Il se leva et alla ouvrir la porte-fenêtre. Il allait franchir le seuil lorsqu’il s’immobilisa soudain. Un peu comme un chien d’arrêt, songea Gwenda.

— Excusez-moi, Mrs. Reed, dit-il, mais cette dame, là-bas, n’est-elle pas une certaine Miss Marple ?

Gwenda s’approcha à son tour de la porte. Au fond du jardin, Miss Marple faisait toujours la guerre aux liserons ?

— Oui, c’est bien Miss Marple. Elle a la gentillesse de nous aider à l’entretien du jardin.

— Miss Marple ! répéta l’inspecteur. Hum ! Je comprends.

— Elle est tout simplement adorable, reprit Gwenda en levant vers l’inspecteur un regard interrogateur.

— Et fort célèbre, ma foi. Elle a déjà mis dans sa poche les chefs de la police d’au moins trois comtés. Pas encore le nôtre, mais je sens que ça ne va pas tarder. Ainsi donc, notre Miss Marple est mêlée à l’affaire.

— En tout cas, elle nous a fait part d’un tas de suggestions qui nous ont considérablement aidés.

— Je n’en doute pas. Vous a-t-elle dit également où il fallait chercher le cadavre de Mrs. Halliday ?
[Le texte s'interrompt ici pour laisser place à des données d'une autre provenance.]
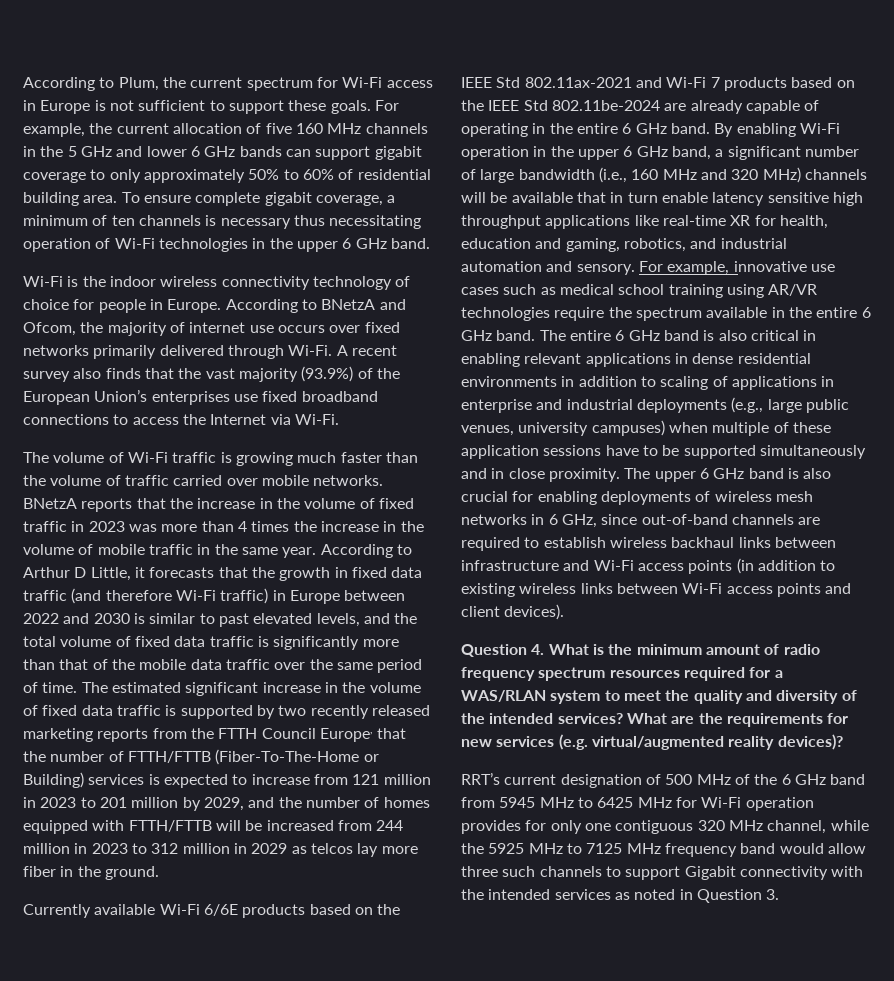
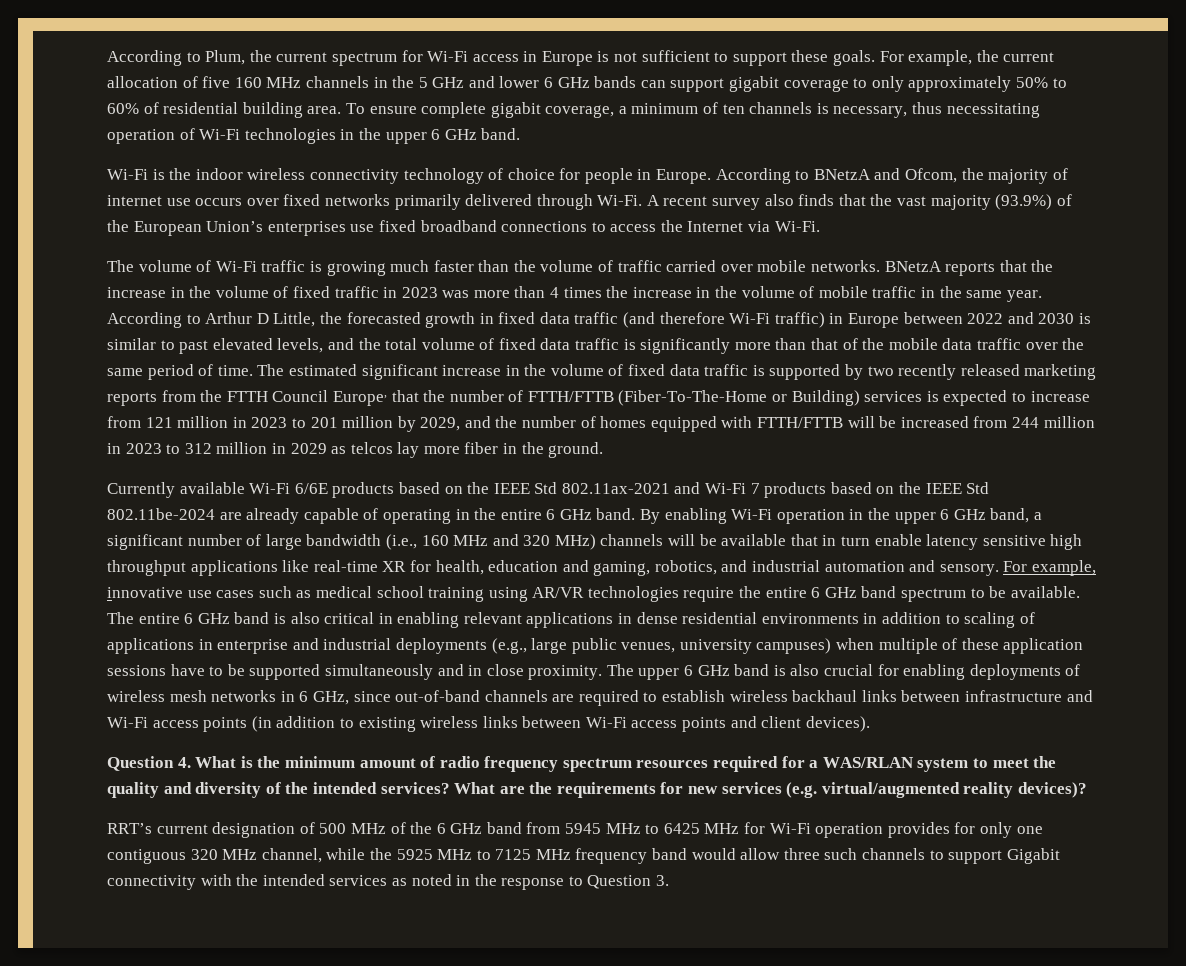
[220,218,291,229] necessary -> [833,106,908,118] necessary,
[134,567,275,578] it forecasts that the -> [319,312,421,324] the forecasted
[635,307,871,321] [461,330,536,341] spectrum available in the entire 6 GHz band. -> [765,586,1080,602] entire 6 GHz band spectrum to be available.
(693, 894) none -> [474,874,583,890] the response to

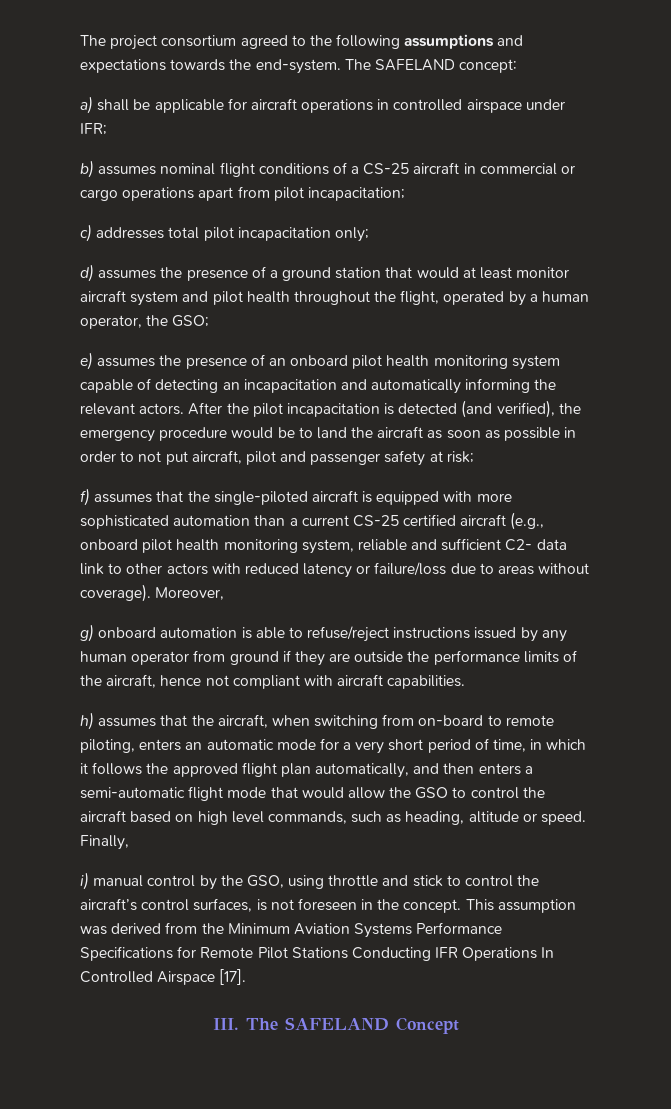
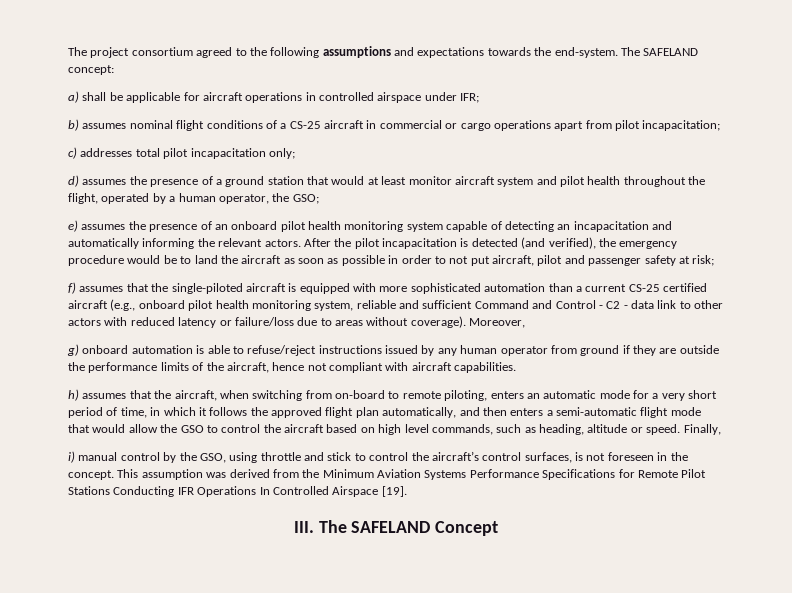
[505,539,533,551] C2- -> [474,300,628,309] Command and Control - C2 -
[219,969,247,985] [17]. -> [381,486,407,497] [19].

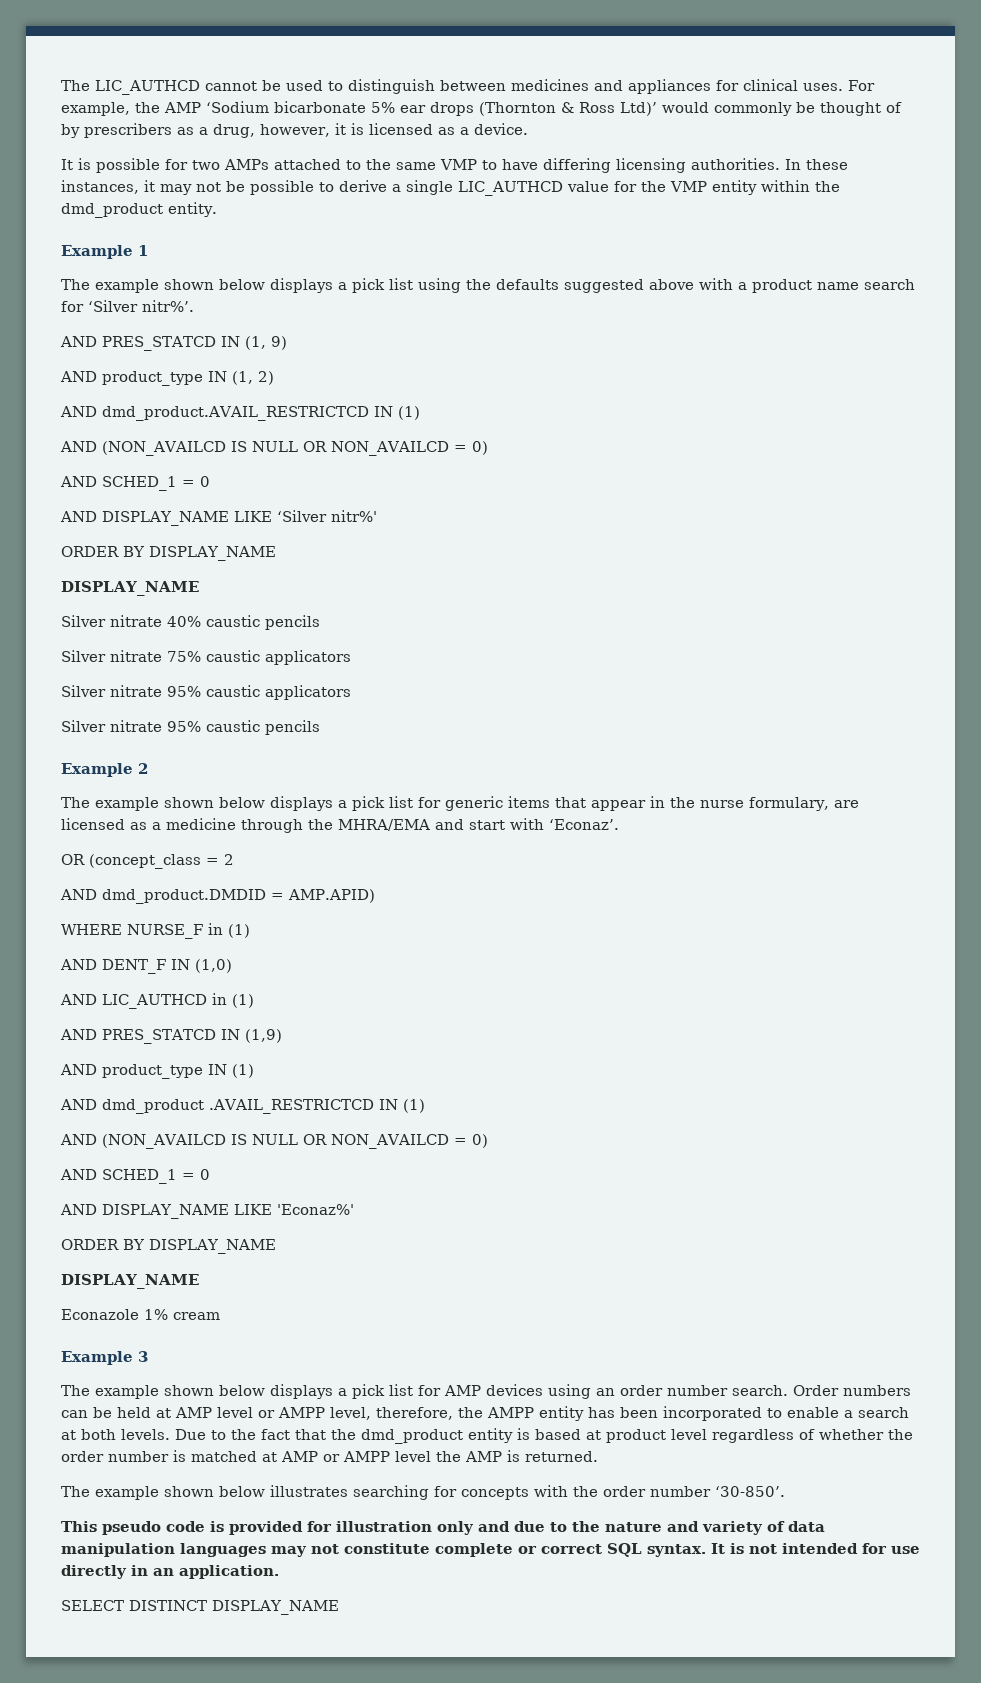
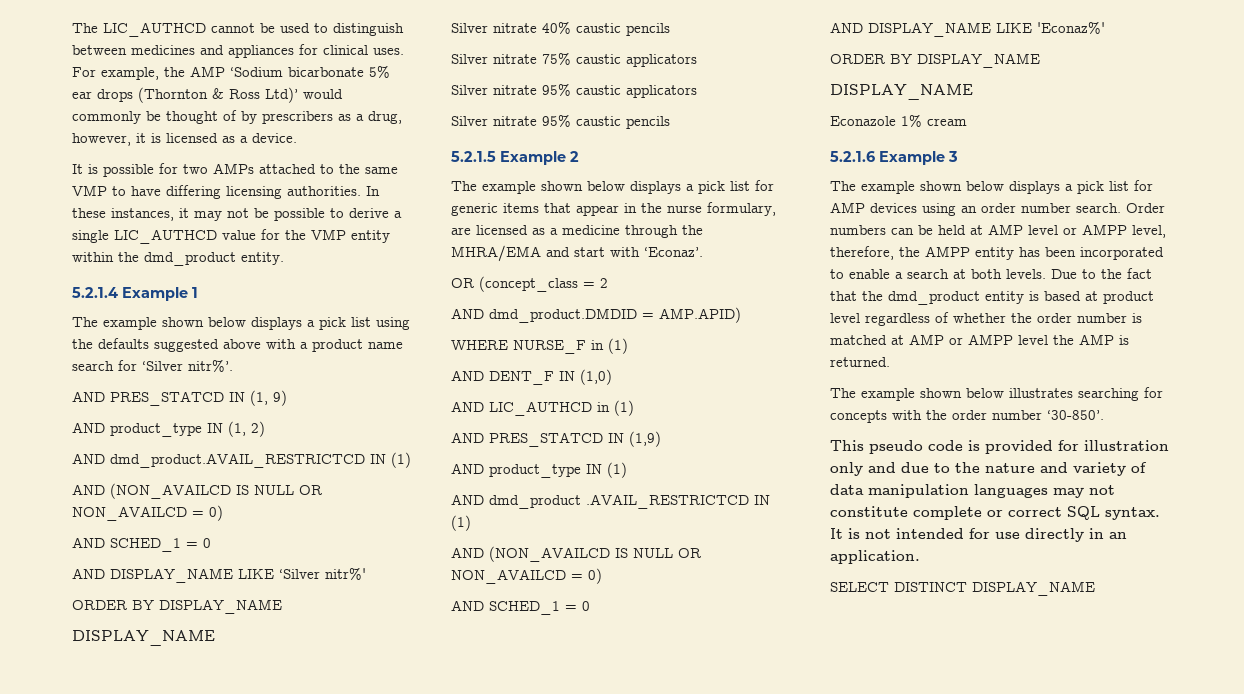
(217, 209) none -> [72,287,118,298] 5.2.1.4
(320, 727) none -> [451,151,496,162] 5.2.1.5
(220, 1316) none -> [830,151,875,162] 5.2.1.6

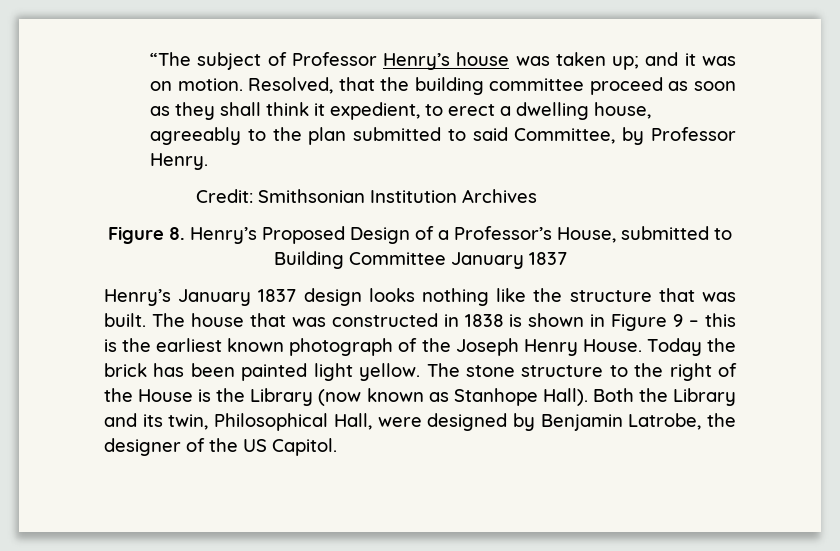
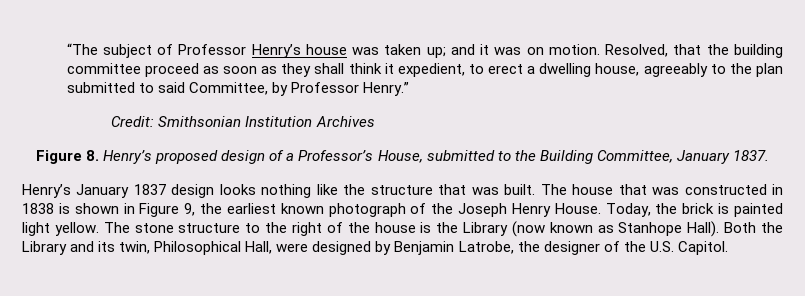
[150,153,209,170] Henry. -> [362,82,409,96] Henry.”
[262,226,410,244] Proposed Design -> [155,150,266,164] proposed design
[273,251,567,269] Building Committee January 1837 -> [514,150,769,164] the Building Committee, January 1837.
[673,313,737,327] [104,339,117,352] 9 – this is -> [184,203,196,216] 9,
[646,338,702,356] Today -> [605,203,651,217] Today,
[153,363,235,377] has been -> [718,203,730,214] is
[138,389,194,402] House -> [374,222,416,233] house
[243,439,267,452] US -> [649,241,674,252] U.S.

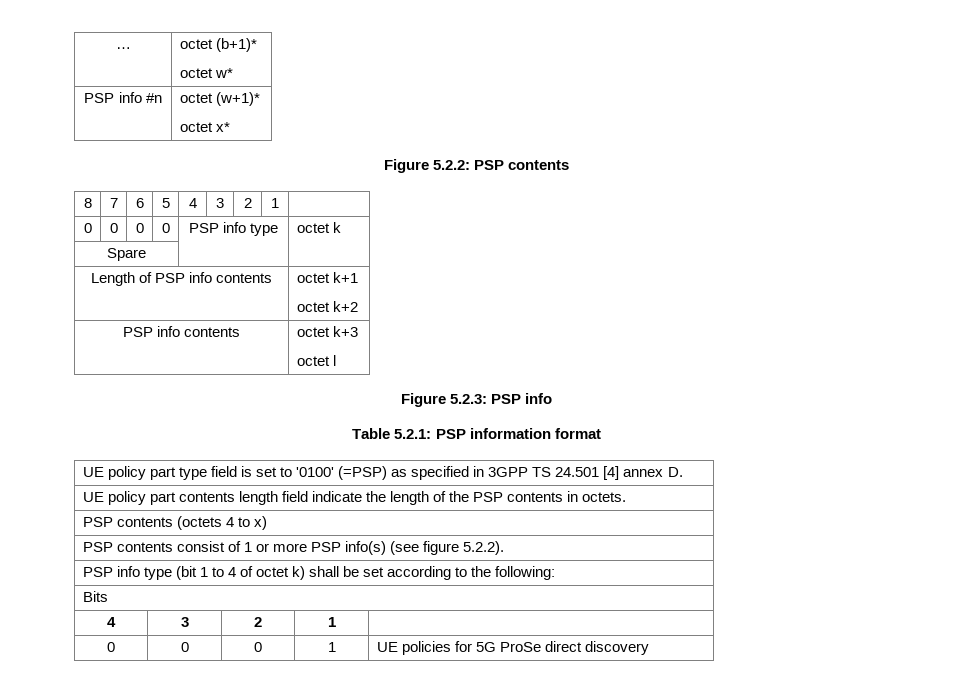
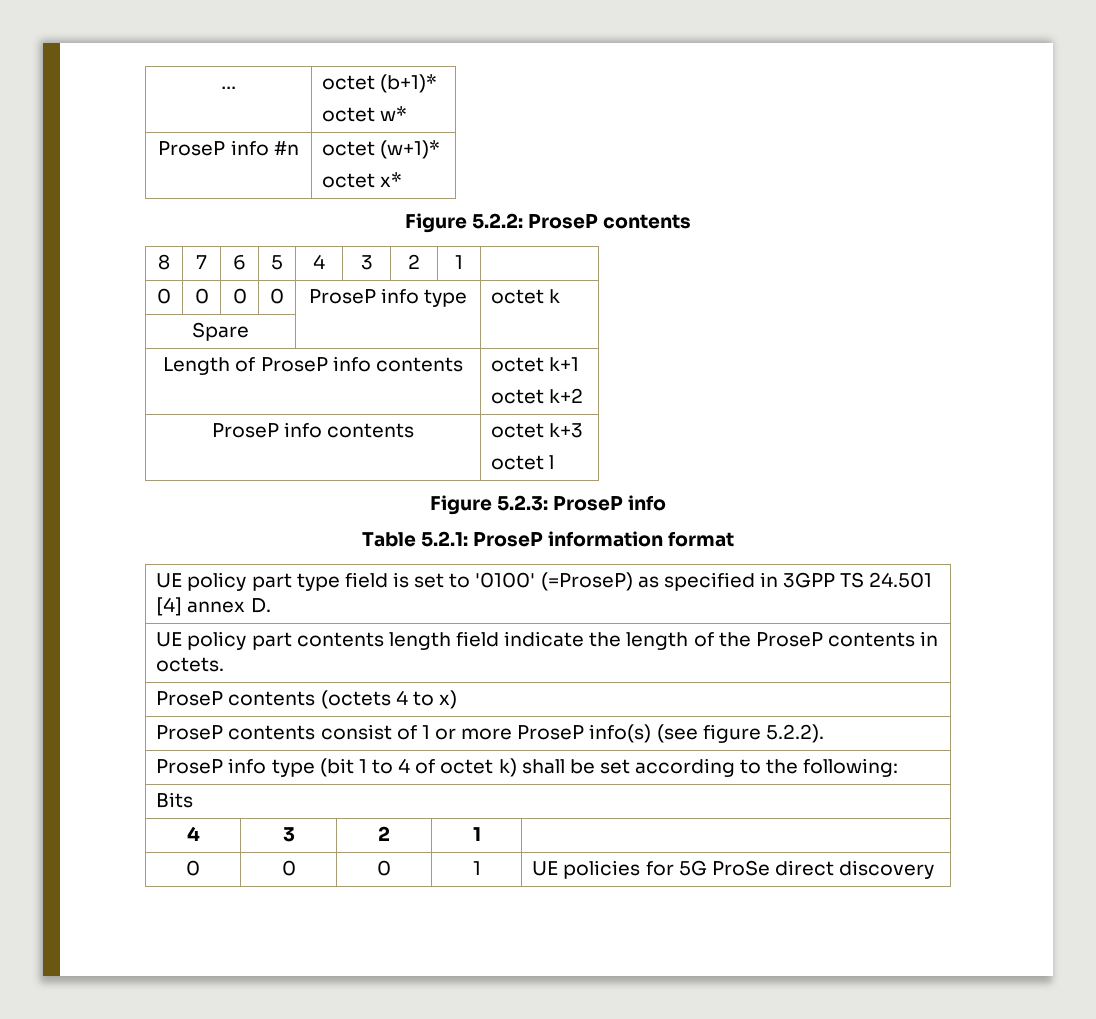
[84,93,115,103] PSP -> [158,141,226,156] ProseP
[474,160,505,170] PSP -> [528,214,599,229] ProseP
[188,223,219,233] PSP -> [308,289,376,304] ProseP
[155,273,185,283] PSP -> [260,357,328,372] ProseP
[122,327,153,337] PSP -> [211,423,279,438] ProseP
[491,394,522,404] PSP -> [553,496,624,511] ProseP
[435,429,466,439] PSP -> [473,532,543,547] ProseP
[338,466,388,480] (=PSP) -> [540,572,633,591] (=ProseP)
[473,492,504,502] PSP -> [755,632,823,647] ProseP
[82,517,113,527] PSP -> [156,691,224,706] ProseP
[82,542,113,552] PSP -> [156,725,224,740] ProseP
[310,542,341,552] PSP -> [517,725,585,740] ProseP
[82,567,113,577] PSP -> [156,759,224,774] ProseP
— Elle a simplement déclaré que mon mari et moi devrions parfaitement savoir à quel endroit il fallait effectuer des recherches. Et il semble, en effet, que nous ayons été stupides de ne pas y penser plus tôt.

L’inspecteur fit entendre un petit rire et s’éloigna pour aller se planter devant la vieille demoiselle.

— Je ne pense pas, dit-il, que nous ayons été présentés l’un à l’autre, Miss Marple. Mais le colonel Melrose vous a, un certain jour, signalé à mon attention.

Miss Marple se redressa en rougissant un peu.

— Ah ! Ce cher colonel Melrose. Il a toujours été extrêmement aimable, depuis que…

— Depuis qu’un certain marguillier est allé se faire tuer dans le bureau du pasteur du village, n’est-ce pas ? Il y a déjà longtemps de cela. Mais vous avez eu d’autres succès, depuis lors. En particulier dans une affaire de lettres anonymes, du côté de Lymstock.

— Vous paraissez savoir pas mal de choses sur mon compte, inspecteur…

— Primer. Je m’appelle Primer. Et j’imagine que vous n’avez pas perdu votre temps, ici non plus.

— Mon Dieu, j’essaie de faire ce que je peux dans ce jardin. Il a été terriblement négligé, vous savez. Les liserons, par exemple, sont une vraie plaie.